Esas No: 2021/8996
Karar No: 2022/7452
Karar Tarihi: 08.11.2022
Yargıtay 3. Ceza Dairesi 2021/8996 Esas 2022/7452 Karar Sayılı İlamı
Özet:
Mahkeme, Manisa 2. Ağır Ceza Mahkemesi'nin \"Silahlı terör örgütüne üye olma\" suçundan verdiği mahkumiyet kararına yapılan istinaf başvurusunu esastan reddetmiştir. Temyiz talebi reddedilmediği için kararın esasına geçilmiştir. İncelemede, yargılamanın usule uygun yapıldığı, delillerin kanuna uygun olarak elde edildiği, iddia ve savunmaların eksiksiz sergilendiği, vicdani kanının kesin ve doğru verilere dayandığı belirlenmiştir. Ancak, örgüt mensubu olan sanık hakkında verilen ceza hükmünde hata yapılmış ve suç tarihi yanlış yazılmıştır. Bu hatalar düzeltildiği takdirde hüküm onanacaktır. Hükümde gerekçe olarak 5237 sayılı Türk Ceza Kanunu'nun 314/2, 3713 sayılı Terörle Mücadele Kanunu'nun 3-5/1, TCK'nın 53, 58/9-6, 62 ve 63. maddeleri gösterilmiştir.
"İçtihat Metni"
İNCELENEN KARARIN;
Mahkemesi :Ceza Dairesi
İlk Derece Mahkemesi : Manisa 2. Ağır Ceza Mahkemesinin 16.05.2018 tarih ve 2017/663 - 2018/360 sayılı kararı
Suç : Silahlı terör örgütüne üye olma
Hüküm : 5237 sayılı TCK'nın 314/2, 3713 sayılı Kanunun 3-5/1, TCK'nın 53, 58/9-6, 62 ve 63. maddeleri uyarınca mahkumiyet kararına ilişkin istinaf başvurusunun esastan reddi
Bölge adliye mahkemesince verilen hüküm temyiz edilmekle; temyiz edenin sıfatı, başvurunun süresi, kararın niteliği ve temyiz sebebine göre dosya incelendi, gereği düşünüldü;
Sanık müdafiinin duruşmalı inceleme talebinin yasal şartları oluşmadığından CMK'nın 299. maddesi gereğince REDDİNE,
Temyiz talebinin reddi nedenleri bulunmadığından işin esasına geçildi.

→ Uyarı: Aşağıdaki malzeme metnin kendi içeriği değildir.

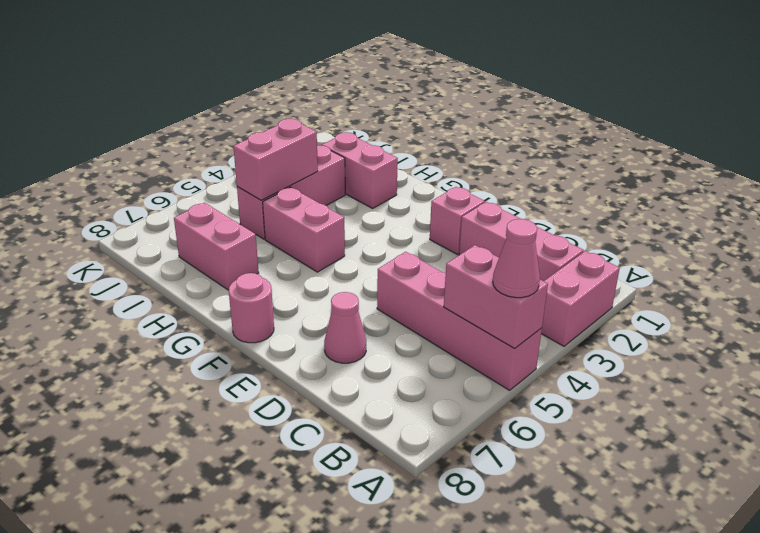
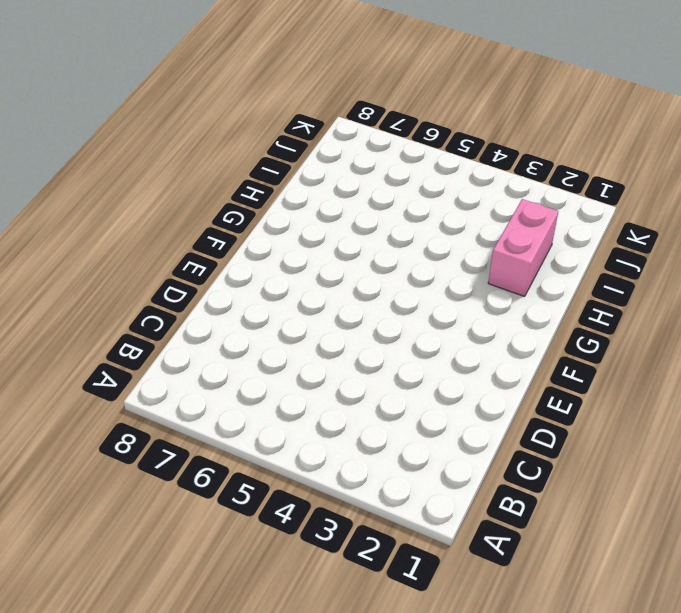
none -> pink brick A2:A3 level 1
none -> pink brick A5:D5 level 1
none -> pink brick B2:D2 level 1

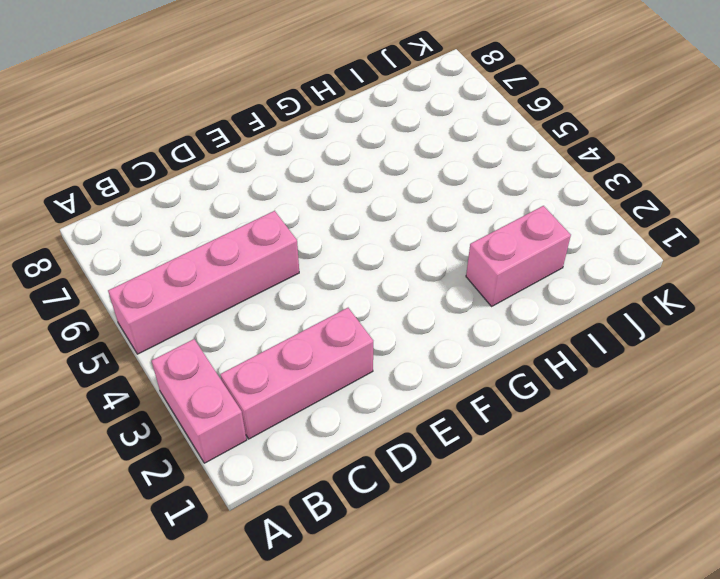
none -> pink cone D7 level 1
none -> pink brick E2 level 1
none -> pink round brick F8 level 1

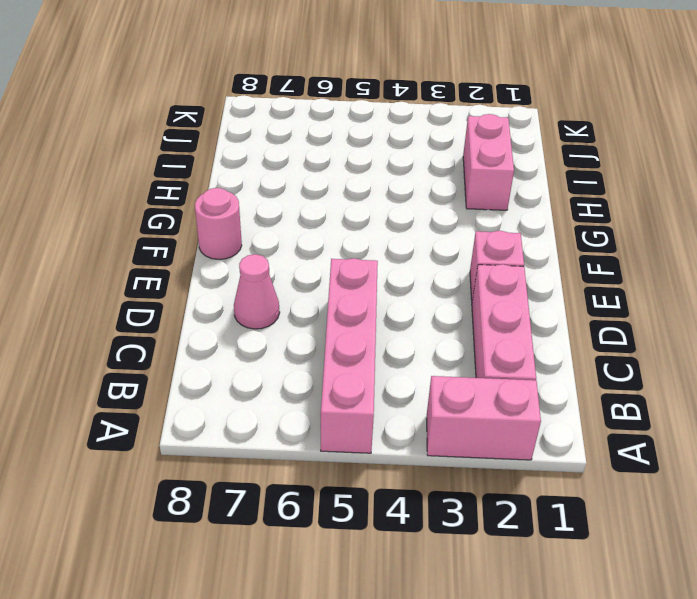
none -> pink brick G5:H5 level 1
none -> pink brick H7:I7 level 1
none -> pink brick I3:I5 level 1

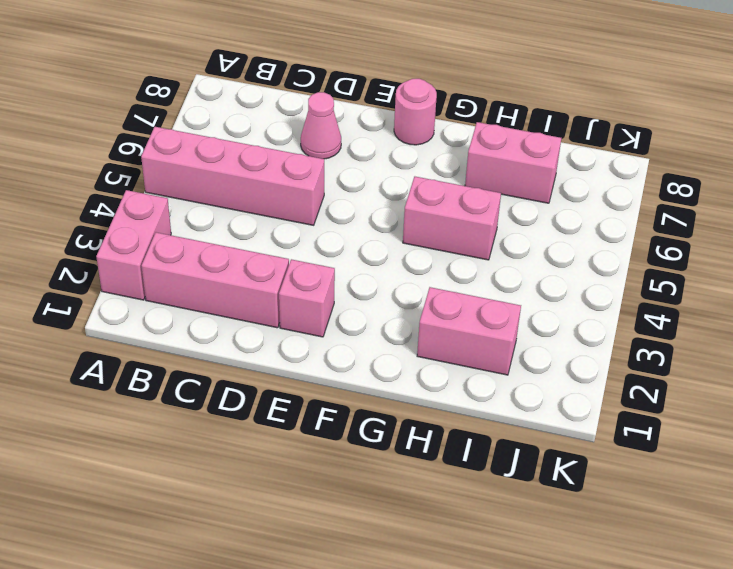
none -> pink brick I3:I5 level 1
none -> pink brick A5:B5 level 2
none -> pink brick I4:I5 level 2

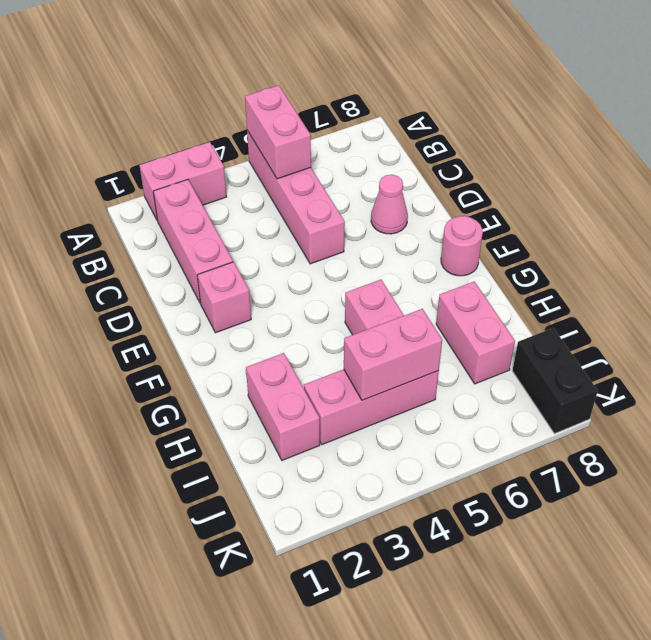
black brick J8:K8 level 1 -> none
none -> pink cone A5 level 3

Vicdani kanının oluştuğu duruşma sürecini yansıtan tutanaklar, belgeler ve gerekçe içeriğine göre yapılan incelemede;
Yargılama sürecindeki usuli işlemlerin kanuna uygun olarak yapıldığı, hükme esas alınan tüm delillerin hukuka uygun olarak elde edildiğinin belirlendiği, aşamalarda ileri sürülen iddia ve savunmaların temyiz denetimini sağlayacak biçimde eksiksiz sergilendiği, özleri değiştirmeksizin tartışıldığı, vicdani kanının kesin, tutarlı ve çelişmeyen verilere dayandırıldığı, eylemlerin doğru olarak nitelendirildiği ve kanunda öngörülen suç tipine uyduğu, yaptırımların kanuni bağlamda şahsileştirilmek suretiyle uygulandığı anlaşılmakla; sanık müdafiinin temyiz dilekçesinde ileri sürdüğü nedenler yerinde görülmediğinden CMK’nın 302/1. maddesi gereğince temyiz davasının esastan reddine ancak;
1- Örgüt mensubu olduğu kabul edilen sanık hakkında verilen hapis cezasının mükerrirlere özgü infaz rejimine göre çektirilmesine karar verilirken uygulama maddesi olarak doğrudan ve yalnızca TCK'nın 58/9. maddesinin gösterilmesi gerekirken yazılı olduğu şekilde sonrasında 58/6. maddesinin yazılması,
2- Silahlı terör örgütüne üye olma suçu temadi eden suçlardan olup yakalanma ile temadi kesileceğinden, suç tarihinin bölge adliye mahkemesi gerekçeli karar başlığında "23.02.2017" yerine "15.07.2016" olarak yazılması,
Bozmayı gerektirmiş olup, sanık müdafiinin temyiz itirazları bu itibarla yerinde görülmüş olduğundan hükmün BOZULMASINA, ancak yeniden yargılama yapılmasını gerektirmeyen bu hususların CMK’nın 303/1-c. maddesi uyarınca düzeltilmesi mümkün bulunduğundan hükmün birinci maddesinin altıncı fıkarsından “TCK'nın 58/9. maddesi delaletiyle aynı Kanunun TCK 58/6” ibaresinin çıkarılarak yerine “TCK’nın 58/9.” ibaresinin yazılması ve hükmün birinci maddesinin altıncı fıkrasındaki“ sanık hakkında cezasının infazından sonra denetimli serbestlik tedbirinin uygulanmasına,” ibaresinin çıkarılması ve suç tarihinin bölge adliye mahkemesi gerekçeli karar başlığında "23.02.2017" olarak yazılması suretiyle sair yönleri usul ve yasaya uygun bulunan hükmün DÜZELTİLEREK ONANMASINA, 28.02.2019 tarihinde yürürlüğe giren 20.02.2019 tarih ve 7165 sayılı Kanunun 8. maddesiyle değişik 5271 sayılı Kanunun 304. maddesi uyarınca dosyanın İzmir Bölge Adliye Mahkemesi 18. Ceza Dairesine gönderilmek üzere Yargıtay Cumhuriyet Başsavcılığına TEVDİİNE, 08.11.2022 tarihinde oy birliğiyle karar verildi.